TO DO:
Write out all the data again, exactly.

::::

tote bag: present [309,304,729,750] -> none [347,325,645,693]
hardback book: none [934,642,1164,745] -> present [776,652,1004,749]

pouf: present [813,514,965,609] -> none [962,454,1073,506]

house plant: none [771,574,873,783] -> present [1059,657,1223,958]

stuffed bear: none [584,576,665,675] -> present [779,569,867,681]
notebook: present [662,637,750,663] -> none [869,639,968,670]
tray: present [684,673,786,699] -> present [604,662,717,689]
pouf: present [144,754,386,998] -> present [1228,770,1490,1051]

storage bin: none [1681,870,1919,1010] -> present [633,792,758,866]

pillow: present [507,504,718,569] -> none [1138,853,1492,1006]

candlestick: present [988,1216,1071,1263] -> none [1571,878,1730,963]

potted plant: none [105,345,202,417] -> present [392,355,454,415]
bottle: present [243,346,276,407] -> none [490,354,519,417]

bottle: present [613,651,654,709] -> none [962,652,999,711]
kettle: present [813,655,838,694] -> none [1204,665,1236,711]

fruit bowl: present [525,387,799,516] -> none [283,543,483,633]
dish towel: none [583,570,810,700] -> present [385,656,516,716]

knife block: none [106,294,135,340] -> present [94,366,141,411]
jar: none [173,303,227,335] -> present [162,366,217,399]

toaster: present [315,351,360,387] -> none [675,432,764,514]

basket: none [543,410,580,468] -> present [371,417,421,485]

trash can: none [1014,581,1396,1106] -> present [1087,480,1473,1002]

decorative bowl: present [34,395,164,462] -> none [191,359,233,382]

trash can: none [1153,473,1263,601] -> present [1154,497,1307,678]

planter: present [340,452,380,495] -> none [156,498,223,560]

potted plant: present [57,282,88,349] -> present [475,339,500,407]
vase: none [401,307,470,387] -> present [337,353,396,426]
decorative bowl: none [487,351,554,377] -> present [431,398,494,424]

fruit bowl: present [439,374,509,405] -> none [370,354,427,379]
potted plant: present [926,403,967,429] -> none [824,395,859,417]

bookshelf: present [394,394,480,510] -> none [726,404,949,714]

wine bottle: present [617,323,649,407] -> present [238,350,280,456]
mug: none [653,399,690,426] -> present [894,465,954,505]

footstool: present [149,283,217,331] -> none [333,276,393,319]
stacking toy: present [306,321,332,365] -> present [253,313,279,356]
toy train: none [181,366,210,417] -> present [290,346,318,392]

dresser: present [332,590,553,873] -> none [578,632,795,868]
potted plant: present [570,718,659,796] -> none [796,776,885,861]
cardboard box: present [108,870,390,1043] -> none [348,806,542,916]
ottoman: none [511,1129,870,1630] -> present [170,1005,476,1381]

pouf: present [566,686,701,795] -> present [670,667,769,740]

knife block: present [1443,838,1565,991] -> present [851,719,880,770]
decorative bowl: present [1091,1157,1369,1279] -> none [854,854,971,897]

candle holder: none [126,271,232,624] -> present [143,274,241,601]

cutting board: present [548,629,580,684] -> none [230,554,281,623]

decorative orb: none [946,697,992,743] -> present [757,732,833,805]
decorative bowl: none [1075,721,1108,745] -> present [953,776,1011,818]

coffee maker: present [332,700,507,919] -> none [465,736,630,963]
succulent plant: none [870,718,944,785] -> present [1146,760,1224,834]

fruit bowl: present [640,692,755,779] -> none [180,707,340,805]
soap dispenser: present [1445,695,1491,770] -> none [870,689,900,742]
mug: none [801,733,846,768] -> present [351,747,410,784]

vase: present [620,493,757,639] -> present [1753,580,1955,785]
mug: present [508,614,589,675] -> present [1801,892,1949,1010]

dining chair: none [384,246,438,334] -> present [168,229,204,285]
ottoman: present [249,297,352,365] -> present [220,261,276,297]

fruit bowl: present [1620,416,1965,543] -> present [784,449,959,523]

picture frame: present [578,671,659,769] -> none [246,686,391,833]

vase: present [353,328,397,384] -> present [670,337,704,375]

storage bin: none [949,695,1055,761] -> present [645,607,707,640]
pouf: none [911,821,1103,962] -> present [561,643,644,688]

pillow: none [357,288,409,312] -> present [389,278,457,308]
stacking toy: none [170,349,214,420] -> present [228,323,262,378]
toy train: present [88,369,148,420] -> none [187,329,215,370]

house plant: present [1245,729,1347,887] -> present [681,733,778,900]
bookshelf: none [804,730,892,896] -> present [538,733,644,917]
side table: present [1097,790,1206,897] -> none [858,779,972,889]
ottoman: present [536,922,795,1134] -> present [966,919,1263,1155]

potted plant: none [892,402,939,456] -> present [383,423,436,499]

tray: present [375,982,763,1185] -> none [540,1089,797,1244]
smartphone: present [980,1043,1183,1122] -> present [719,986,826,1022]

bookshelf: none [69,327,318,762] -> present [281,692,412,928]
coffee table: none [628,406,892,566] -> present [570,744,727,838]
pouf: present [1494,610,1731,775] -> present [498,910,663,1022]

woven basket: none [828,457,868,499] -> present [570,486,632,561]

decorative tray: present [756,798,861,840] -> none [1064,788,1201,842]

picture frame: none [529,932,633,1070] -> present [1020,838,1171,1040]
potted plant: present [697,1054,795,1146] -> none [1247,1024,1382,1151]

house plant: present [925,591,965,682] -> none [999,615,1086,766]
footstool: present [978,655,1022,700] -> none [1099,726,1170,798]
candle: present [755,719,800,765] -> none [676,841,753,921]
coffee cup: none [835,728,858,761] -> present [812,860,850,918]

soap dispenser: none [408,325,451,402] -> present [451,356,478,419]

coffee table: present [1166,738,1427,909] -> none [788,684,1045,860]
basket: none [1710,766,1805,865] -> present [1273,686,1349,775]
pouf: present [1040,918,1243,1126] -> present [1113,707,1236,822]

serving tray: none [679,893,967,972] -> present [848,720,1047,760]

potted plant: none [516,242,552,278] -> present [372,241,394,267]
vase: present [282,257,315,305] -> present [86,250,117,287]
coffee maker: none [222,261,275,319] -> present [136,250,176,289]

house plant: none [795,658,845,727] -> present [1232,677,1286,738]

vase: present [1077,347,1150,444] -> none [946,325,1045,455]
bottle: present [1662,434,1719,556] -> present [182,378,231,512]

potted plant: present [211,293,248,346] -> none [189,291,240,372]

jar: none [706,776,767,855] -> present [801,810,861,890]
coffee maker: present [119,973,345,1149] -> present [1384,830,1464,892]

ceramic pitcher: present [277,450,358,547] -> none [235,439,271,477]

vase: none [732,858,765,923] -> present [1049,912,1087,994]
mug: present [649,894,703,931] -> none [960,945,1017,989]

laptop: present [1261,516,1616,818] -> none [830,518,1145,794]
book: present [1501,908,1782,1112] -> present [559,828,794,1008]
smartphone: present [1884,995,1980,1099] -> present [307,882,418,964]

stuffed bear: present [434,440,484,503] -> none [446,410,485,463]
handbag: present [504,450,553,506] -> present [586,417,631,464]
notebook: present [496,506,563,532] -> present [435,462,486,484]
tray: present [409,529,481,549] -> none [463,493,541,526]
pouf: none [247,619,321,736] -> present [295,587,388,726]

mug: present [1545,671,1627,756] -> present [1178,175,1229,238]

::::

ANSWER SPACE:
tote bag: present [309,304,729,750] -> none [347,325,645,693]
hardback book: none [934,642,1164,745] -> present [776,652,1004,749]

pouf: present [813,514,965,609] -> none [962,454,1073,506]

house plant: none [771,574,873,783] -> present [1059,657,1223,958]

stuffed bear: none [584,576,665,675] -> present [779,569,867,681]
notebook: present [662,637,750,663] -> none [869,639,968,670]
tray: present [684,673,786,699] -> present [604,662,717,689]
pouf: present [144,754,386,998] -> present [1228,770,1490,1051]

storage bin: none [1681,870,1919,1010] -> present [633,792,758,866]

pillow: present [507,504,718,569] -> none [1138,853,1492,1006]

candlestick: present [988,1216,1071,1263] -> none [1571,878,1730,963]

potted plant: none [105,345,202,417] -> present [392,355,454,415]
bottle: present [243,346,276,407] -> none [490,354,519,417]

bottle: present [613,651,654,709] -> none [962,652,999,711]
kettle: present [813,655,838,694] -> none [1204,665,1236,711]

fruit bowl: present [525,387,799,516] -> none [283,543,483,633]
dish towel: none [583,570,810,700] -> present [385,656,516,716]

knife block: none [106,294,135,340] -> present [94,366,141,411]
jar: none [173,303,227,335] -> present [162,366,217,399]

toaster: present [315,351,360,387] -> none [675,432,764,514]

basket: none [543,410,580,468] -> present [371,417,421,485]

trash can: none [1014,581,1396,1106] -> present [1087,480,1473,1002]

decorative bowl: present [34,395,164,462] -> none [191,359,233,382]

trash can: none [1153,473,1263,601] -> present [1154,497,1307,678]

planter: present [340,452,380,495] -> none [156,498,223,560]

potted plant: present [57,282,88,349] -> present [475,339,500,407]
vase: none [401,307,470,387] -> present [337,353,396,426]
decorative bowl: none [487,351,554,377] -> present [431,398,494,424]

fruit bowl: present [439,374,509,405] -> none [370,354,427,379]
potted plant: present [926,403,967,429] -> none [824,395,859,417]

bookshelf: present [394,394,480,510] -> none [726,404,949,714]

wine bottle: present [617,323,649,407] -> present [238,350,280,456]
mug: none [653,399,690,426] -> present [894,465,954,505]

footstool: present [149,283,217,331] -> none [333,276,393,319]
stacking toy: present [306,321,332,365] -> present [253,313,279,356]
toy train: none [181,366,210,417] -> present [290,346,318,392]

dresser: present [332,590,553,873] -> none [578,632,795,868]
potted plant: present [570,718,659,796] -> none [796,776,885,861]
cardboard box: present [108,870,390,1043] -> none [348,806,542,916]
ottoman: none [511,1129,870,1630] -> present [170,1005,476,1381]

pouf: present [566,686,701,795] -> present [670,667,769,740]

knife block: present [1443,838,1565,991] -> present [851,719,880,770]
decorative bowl: present [1091,1157,1369,1279] -> none [854,854,971,897]

candle holder: none [126,271,232,624] -> present [143,274,241,601]

cutting board: present [548,629,580,684] -> none [230,554,281,623]

decorative orb: none [946,697,992,743] -> present [757,732,833,805]
decorative bowl: none [1075,721,1108,745] -> present [953,776,1011,818]

coffee maker: present [332,700,507,919] -> none [465,736,630,963]
succulent plant: none [870,718,944,785] -> present [1146,760,1224,834]

fruit bowl: present [640,692,755,779] -> none [180,707,340,805]
soap dispenser: present [1445,695,1491,770] -> none [870,689,900,742]
mug: none [801,733,846,768] -> present [351,747,410,784]

vase: present [620,493,757,639] -> present [1753,580,1955,785]
mug: present [508,614,589,675] -> present [1801,892,1949,1010]

dining chair: none [384,246,438,334] -> present [168,229,204,285]
ottoman: present [249,297,352,365] -> present [220,261,276,297]

fruit bowl: present [1620,416,1965,543] -> present [784,449,959,523]

picture frame: present [578,671,659,769] -> none [246,686,391,833]

vase: present [353,328,397,384] -> present [670,337,704,375]

storage bin: none [949,695,1055,761] -> present [645,607,707,640]
pouf: none [911,821,1103,962] -> present [561,643,644,688]

pillow: none [357,288,409,312] -> present [389,278,457,308]
stacking toy: none [170,349,214,420] -> present [228,323,262,378]
toy train: present [88,369,148,420] -> none [187,329,215,370]

house plant: present [1245,729,1347,887] -> present [681,733,778,900]
bookshelf: none [804,730,892,896] -> present [538,733,644,917]
side table: present [1097,790,1206,897] -> none [858,779,972,889]
ottoman: present [536,922,795,1134] -> present [966,919,1263,1155]

potted plant: none [892,402,939,456] -> present [383,423,436,499]

tray: present [375,982,763,1185] -> none [540,1089,797,1244]
smartphone: present [980,1043,1183,1122] -> present [719,986,826,1022]

bookshelf: none [69,327,318,762] -> present [281,692,412,928]
coffee table: none [628,406,892,566] -> present [570,744,727,838]
pouf: present [1494,610,1731,775] -> present [498,910,663,1022]

woven basket: none [828,457,868,499] -> present [570,486,632,561]

decorative tray: present [756,798,861,840] -> none [1064,788,1201,842]

picture frame: none [529,932,633,1070] -> present [1020,838,1171,1040]
potted plant: present [697,1054,795,1146] -> none [1247,1024,1382,1151]

house plant: present [925,591,965,682] -> none [999,615,1086,766]
footstool: present [978,655,1022,700] -> none [1099,726,1170,798]
candle: present [755,719,800,765] -> none [676,841,753,921]
coffee cup: none [835,728,858,761] -> present [812,860,850,918]

soap dispenser: none [408,325,451,402] -> present [451,356,478,419]

coffee table: present [1166,738,1427,909] -> none [788,684,1045,860]
basket: none [1710,766,1805,865] -> present [1273,686,1349,775]
pouf: present [1040,918,1243,1126] -> present [1113,707,1236,822]

serving tray: none [679,893,967,972] -> present [848,720,1047,760]

potted plant: none [516,242,552,278] -> present [372,241,394,267]
vase: present [282,257,315,305] -> present [86,250,117,287]
coffee maker: none [222,261,275,319] -> present [136,250,176,289]

house plant: none [795,658,845,727] -> present [1232,677,1286,738]

vase: present [1077,347,1150,444] -> none [946,325,1045,455]
bottle: present [1662,434,1719,556] -> present [182,378,231,512]

potted plant: present [211,293,248,346] -> none [189,291,240,372]

jar: none [706,776,767,855] -> present [801,810,861,890]
coffee maker: present [119,973,345,1149] -> present [1384,830,1464,892]

ceramic pitcher: present [277,450,358,547] -> none [235,439,271,477]

vase: none [732,858,765,923] -> present [1049,912,1087,994]
mug: present [649,894,703,931] -> none [960,945,1017,989]

laptop: present [1261,516,1616,818] -> none [830,518,1145,794]
book: present [1501,908,1782,1112] -> present [559,828,794,1008]
smartphone: present [1884,995,1980,1099] -> present [307,882,418,964]

stuffed bear: present [434,440,484,503] -> none [446,410,485,463]
handbag: present [504,450,553,506] -> present [586,417,631,464]
notebook: present [496,506,563,532] -> present [435,462,486,484]
tray: present [409,529,481,549] -> none [463,493,541,526]
pouf: none [247,619,321,736] -> present [295,587,388,726]

mug: present [1545,671,1627,756] -> present [1178,175,1229,238]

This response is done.